> AIM OF THE EXERCISE
Find the string "sequences" in the records and copy each line where it occurs.

------ TASK DATA

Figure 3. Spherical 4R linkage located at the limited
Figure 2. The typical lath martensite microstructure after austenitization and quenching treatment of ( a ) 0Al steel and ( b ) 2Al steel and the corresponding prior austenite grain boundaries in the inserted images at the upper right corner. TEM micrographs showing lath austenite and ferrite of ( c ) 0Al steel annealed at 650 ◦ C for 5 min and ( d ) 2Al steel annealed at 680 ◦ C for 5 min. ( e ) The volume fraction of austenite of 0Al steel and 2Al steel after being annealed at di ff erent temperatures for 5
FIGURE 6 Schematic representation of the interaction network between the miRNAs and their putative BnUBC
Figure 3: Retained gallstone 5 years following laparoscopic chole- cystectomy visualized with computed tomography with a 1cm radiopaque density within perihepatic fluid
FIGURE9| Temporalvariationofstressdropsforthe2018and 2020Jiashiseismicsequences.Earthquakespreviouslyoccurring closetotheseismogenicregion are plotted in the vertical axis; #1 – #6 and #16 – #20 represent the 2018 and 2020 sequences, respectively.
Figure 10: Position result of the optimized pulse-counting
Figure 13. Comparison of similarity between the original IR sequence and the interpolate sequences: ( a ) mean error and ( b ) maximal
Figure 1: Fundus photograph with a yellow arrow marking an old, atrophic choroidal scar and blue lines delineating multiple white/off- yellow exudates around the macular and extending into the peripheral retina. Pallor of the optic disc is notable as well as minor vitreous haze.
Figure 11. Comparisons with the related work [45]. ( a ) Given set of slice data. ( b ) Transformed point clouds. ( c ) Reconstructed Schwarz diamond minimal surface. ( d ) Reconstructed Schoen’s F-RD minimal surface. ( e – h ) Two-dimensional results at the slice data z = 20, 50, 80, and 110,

------------

> EXERCISE ANSWER
FIGURE9| Temporalvariationofstressdropsforthe2018and 2020Jiashiseismicsequences.Earthquakespreviouslyoccurring closetotheseismogenicregion are plotted in the vertical axis; #1 – #6 and #16 – #20 represent the 2018 and 2020 sequences, respectively.
Figure 13. Comparison of similarity between the original IR sequence and the interpolate sequences: ( a ) mean error and ( b ) maximal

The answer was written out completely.